I was spoiled for the ordinary.
The Big Adventure
Working with Youth With A Mission has made me completely spoiled. I live a life on the edge and smack dab in the middle of the Big Adventure. The one God calls each of us to join.
I grew up in missions and am only now realising some of the amazing things I count as “normal” are the “exception” to many Christians.
On a daily basis, I’m surrounded by people from several cultures and nations. My ears take in at least a dozen accents a day.
I am a full-time volunteer and have been for over ten years. Yet I lack nothing.
About a year ago, I was struggling financially. I thought I was the biggest jerk reaching out to friends and family, asking for help. I felt weak and needy and I hated it.
So I took my complaint to God. I told him how hard life felt. Once I’d finished pouring out my heart, he reminded me of a story from the Bible where the Israelites are wandering in the desert.
The nation of Israel spent over fifty years living like nomads.
Their only source for direction was God and he showed up in a cloud by day and pillar of fire by night. Any time the cloud moved, it was a sign for the nation to pack up and move on.
I can only imagine how this would make it incredibly difficult to plant crops or have a routine trade route.
Yet, they never had need, because God rained down manna (it was like a coriander seed and tasted like honey on wafers. Exodus 16:31)
If he can take care of an entire nomadic nation then how much more can he provide for my needs?!
Living this kind of life forces me to trust God with my daily needs. I live like those nomads, never knowing when God will call me to move or stay. Never knowing where my “manna” may show up, but knowing it will.
The short time I’ve spent working a nine to five job, I felt so dissatisfied with life. I hated the monotony of the work. Looking back I’ve realised it wasn’t just the monotony that got me down, I had lost my sensitivity to God’s voice.

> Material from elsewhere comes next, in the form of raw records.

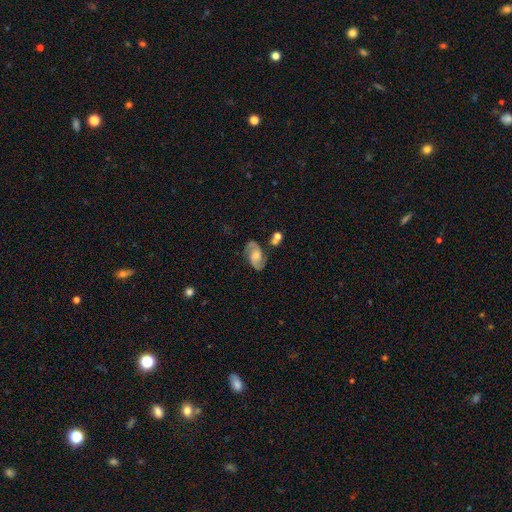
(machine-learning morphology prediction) type=featured or disk (78%); edge-on=no (97%); bar=no (57%); spiral arms=yes (94%); winding=medium (52%); arm count=2 (91%); bulge=moderate (46%); merging=none (75%).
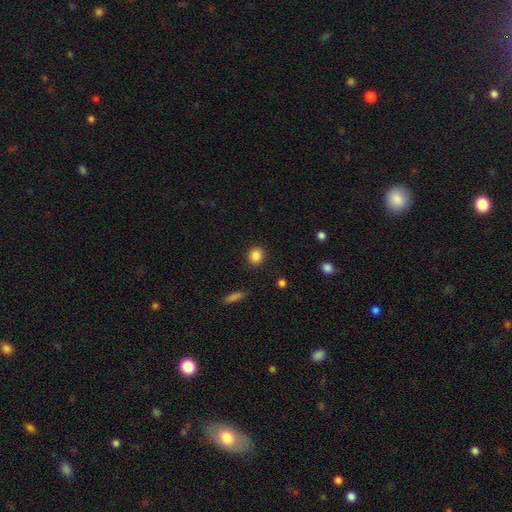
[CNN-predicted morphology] This is clearly a smooth galaxy (86%). How rounded: likely round (79%). Merging: clearly none (90%).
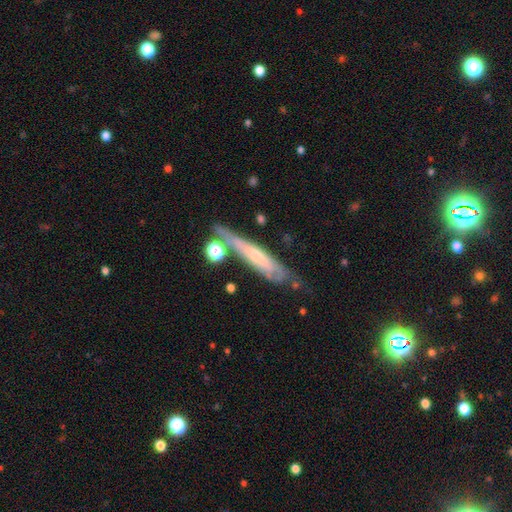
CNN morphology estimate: A featured or disk galaxy (57%) viewed edge-on (63%). Merging: none (54%).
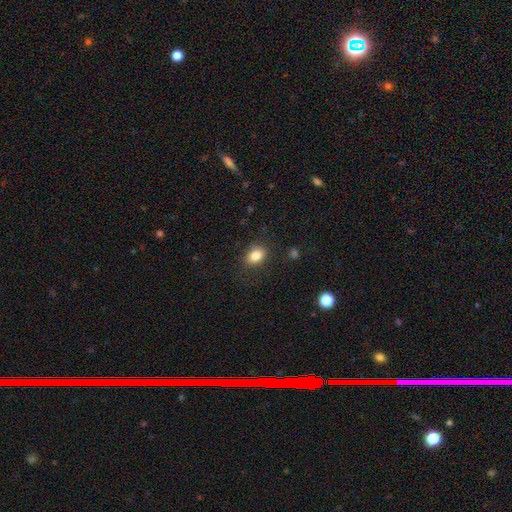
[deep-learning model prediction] smooth 84%, star or artifact 9%, featured or disk 7%. Down the decision tree: how rounded — in between (75%); merging — none (82%).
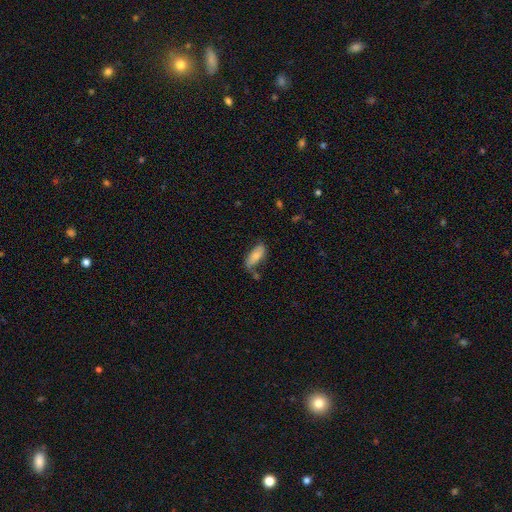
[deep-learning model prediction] Smooth or featured? Predicted: smooth (p=0.73). How rounded? Predicted: in between (p=0.76). Merging? Predicted: none (p=0.59).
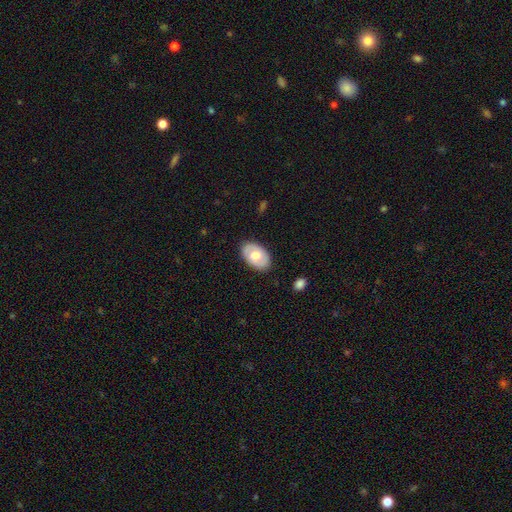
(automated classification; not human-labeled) A smooth galaxy with no disk features (60%) that is in between round and cigar-shaped (89%). Merging: none (85%).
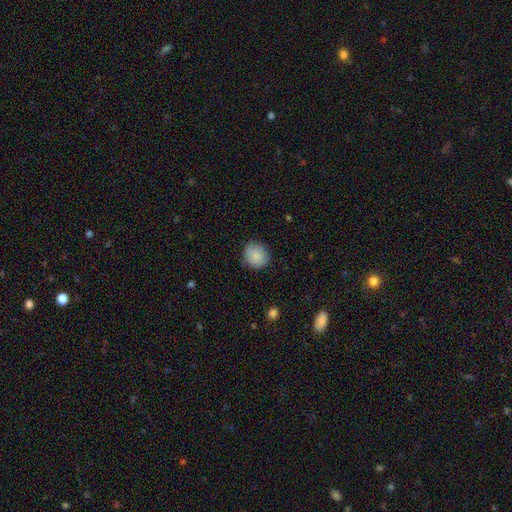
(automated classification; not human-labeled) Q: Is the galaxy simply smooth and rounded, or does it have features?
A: smooth — 85%.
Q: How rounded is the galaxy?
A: round — 84%.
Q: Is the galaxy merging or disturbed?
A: none — 81%.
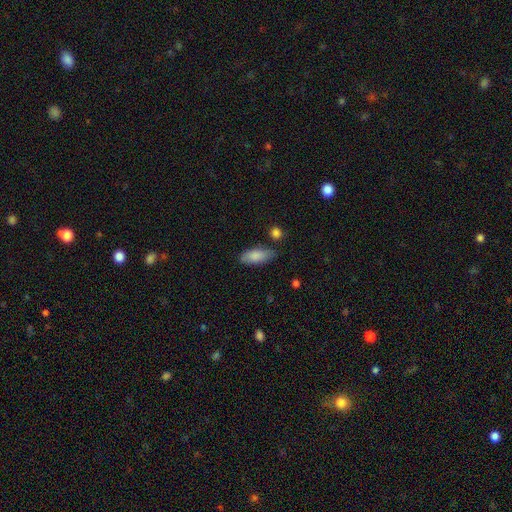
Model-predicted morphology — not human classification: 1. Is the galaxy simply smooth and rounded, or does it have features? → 85% smooth, 9% featured or disk, 6% star or artifact.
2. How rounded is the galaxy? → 81% in between, 16% cigar-shaped, 2% round.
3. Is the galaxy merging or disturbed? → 75% none, 17% minor disturbance, 4% merger, 4% major disturbance.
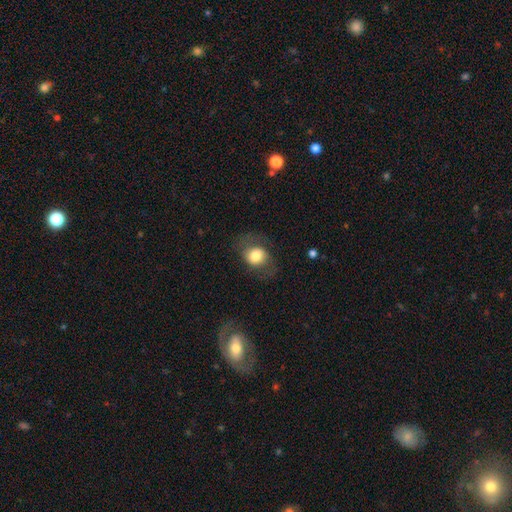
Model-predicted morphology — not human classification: A smooth galaxy with no disk features (69%) that is round (59%). Merging: none (67%).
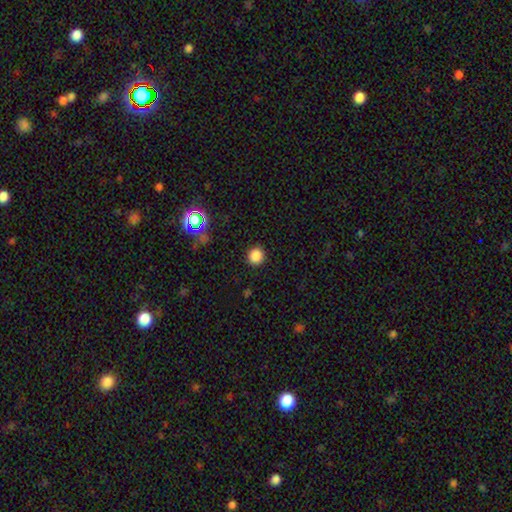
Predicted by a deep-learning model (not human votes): Smooth or featured? smooth (84%)
How rounded? round (91%)
Merging? none (91%)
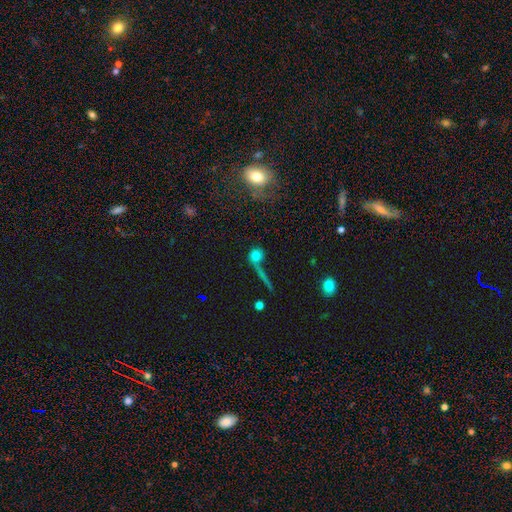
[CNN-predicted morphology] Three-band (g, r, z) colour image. It shows a smooth galaxy with no disk features (66%) that is round (80%). Merging: none (56%).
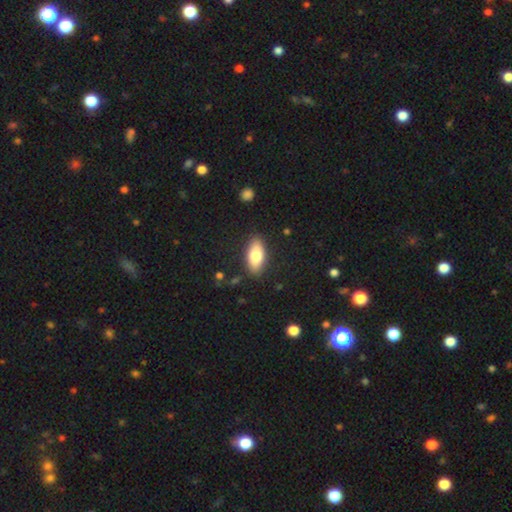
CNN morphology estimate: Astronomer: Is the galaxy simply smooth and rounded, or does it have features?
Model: smooth — 77%.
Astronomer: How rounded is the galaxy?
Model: in between — 86%.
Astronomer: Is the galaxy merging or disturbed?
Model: none — 86%.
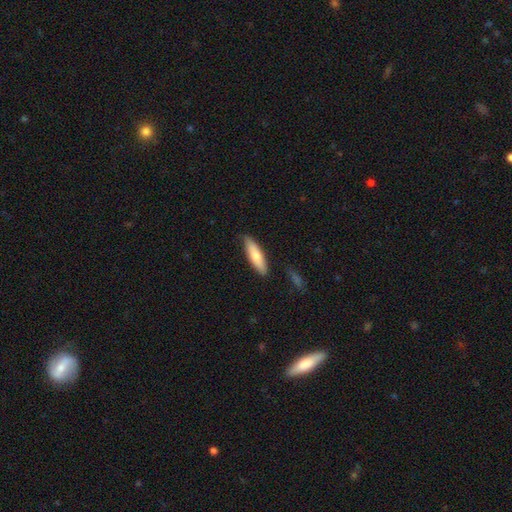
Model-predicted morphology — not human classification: Overall: smooth (74%). How rounded: cigar-shaped (64%; in between 34%). Merging: none (83%).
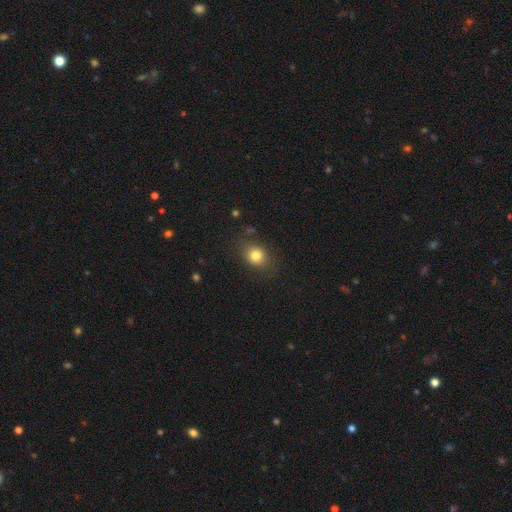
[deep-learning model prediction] This is clearly a smooth galaxy (81%). How rounded: possibly round (59%). Merging: likely none (78%).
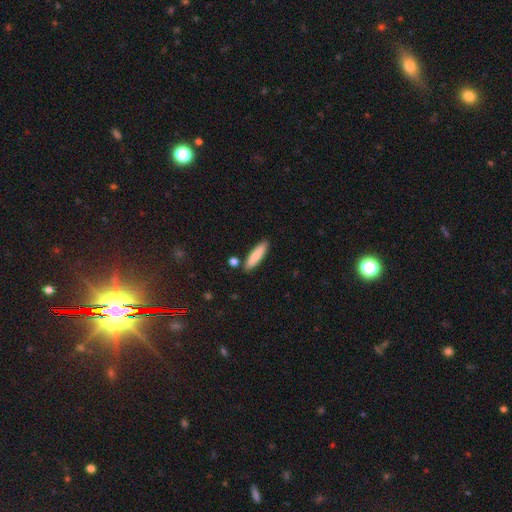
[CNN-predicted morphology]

I became my own provider, instead of relying on God to provide for me.
I have the utmost respect for Christians who can do the nine to five and still walk in close relationship with God. It is its own kind of challenge.
But I’ve been spoiled to grow up in a life of risk and adventure.
A Glimpse of Eternity
Which leads me to the other night. Youth With a Mission Brisbane (YWAM) - where I volunteer as a missionary - has a monthly night of worship.
This event, Open Worship, is called such because it is open to the local community. Many church youth groups attend, as well as many living in the area.
It’s a time set aside to honour God through song. It’s always a good time, but the night in question was extra special.
What made it extra special was when it ended.
Officially Open Worship runs from 7 PM to 8:30 PM, followed by a time of fellowship in our cafe.
But instead of going to hang out, the majority of the youth gathered stayed to keep singing and dancing.
I sat off to the side and just watched. It was beautiful. All these young people, from all over the world, who had the choice to go and enjoy truffles and coffee, wanted to keep honouring God instead.
And the joy and love shone in their faces.
Then one of the guys leading worship, started shouting out different nations and the youth from that nation would take centre stage and start dancing. While the rest of the room watched and then joined in on that dance.
There was freedom to be foolish.
No one cared what anyone else thought of their dancing technique. Instead, everyone embraced it. They were crazy in love with God and they wanted to do anything and everything to show it.
I had a smile plastered on my face to see it. And tears of the purest joy flowed out of me.
What an incredible thing to witness. A new generation more eager to please God than to please themselves or man.
Wow.
In that moment, I felt God tell me “This is only a glimpse of what eternity will be like.”
Imagine it. Being in a room filled to overflowing with the best party songs playing. Where there’s no fear, no sadness. Where people of all cultures and backgrounds can express themselves and represent their nations.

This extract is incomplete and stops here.